Working with national antimicrobial resistance (AMR), policy and safety leads I will continue to seek the most effective tools and levers that are available to us to promote and address this vitally important agenda across professional and organisational boundaries.

We must work together to protect against the misuse of these vitally important medicines. The consequences are too great if we don’t.

What can you do? 
Please join the fight against antibiotic resistance – sign up to be an Antibiotic Guardian and pledge to take one simple action that can preserve some of our most precious medicines.

Find out more

Sally Kingsland

Sally Kingsland is the Clinical Quality Manager for North Central and East London and Infection Prevention and Control lead for NHS England (London).

She qualified as a nurse in 1996 and has a degree and Masters in Public Health.
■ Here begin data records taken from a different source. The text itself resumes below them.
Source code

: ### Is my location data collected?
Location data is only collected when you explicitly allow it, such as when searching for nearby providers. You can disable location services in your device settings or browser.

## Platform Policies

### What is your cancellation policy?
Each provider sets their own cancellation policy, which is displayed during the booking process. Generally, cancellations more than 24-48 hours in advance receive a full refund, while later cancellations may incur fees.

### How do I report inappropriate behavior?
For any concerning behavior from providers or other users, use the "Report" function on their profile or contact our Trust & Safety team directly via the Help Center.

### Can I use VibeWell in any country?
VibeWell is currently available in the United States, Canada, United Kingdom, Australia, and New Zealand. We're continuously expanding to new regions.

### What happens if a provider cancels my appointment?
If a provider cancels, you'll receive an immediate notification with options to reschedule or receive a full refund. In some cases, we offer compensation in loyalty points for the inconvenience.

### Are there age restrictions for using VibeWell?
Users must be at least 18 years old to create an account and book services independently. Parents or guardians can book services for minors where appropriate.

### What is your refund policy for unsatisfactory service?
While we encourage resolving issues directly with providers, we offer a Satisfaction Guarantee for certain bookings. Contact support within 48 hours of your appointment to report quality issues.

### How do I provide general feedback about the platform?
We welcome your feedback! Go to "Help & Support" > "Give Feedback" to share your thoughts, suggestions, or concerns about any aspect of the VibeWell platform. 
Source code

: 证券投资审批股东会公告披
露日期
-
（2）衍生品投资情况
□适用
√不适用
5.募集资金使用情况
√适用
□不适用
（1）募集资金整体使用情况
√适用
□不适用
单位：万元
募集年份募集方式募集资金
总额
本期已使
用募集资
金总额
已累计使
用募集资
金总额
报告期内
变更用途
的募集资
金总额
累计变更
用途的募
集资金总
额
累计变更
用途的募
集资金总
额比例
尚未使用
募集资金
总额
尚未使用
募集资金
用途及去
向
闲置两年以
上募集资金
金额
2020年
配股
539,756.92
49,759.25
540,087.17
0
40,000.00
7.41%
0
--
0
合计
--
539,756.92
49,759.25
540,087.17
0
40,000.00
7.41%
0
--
Sally has worked across the acute, community, social care and health and justice sectors and her current role within NHS England’s nursing directorate is to support the quality improvement, system leadership, direct commissioning and assurance functions of the organisation.

She is a member of the national Infection Prevention and Control Steering Group and the NHS England Antimicrobial Resistance Strategy Implementation Group.

Lauren Mosely

Lauren Mosely joined the NHS England Patient Safety Domain in 2013 where she works as Patient Safety Systems and Liaison Manager, contributing to a wide variety of programmes.

She is also responsible for the development of national policy associated with the management of Serious Incidents and, more recently, working with the NHS England Antimicrobial Resistance (AMR) team to support the development of the NHS England Strategy and work plan to address UK AMR priority areas.

Lauren has a Masters in pharmaceutical science and previously worked as a medicines safety coordinator at United Lincolnshire Hospitals Trust, where she worked to deliver projects to improve the safe prescribing and administration of medicines.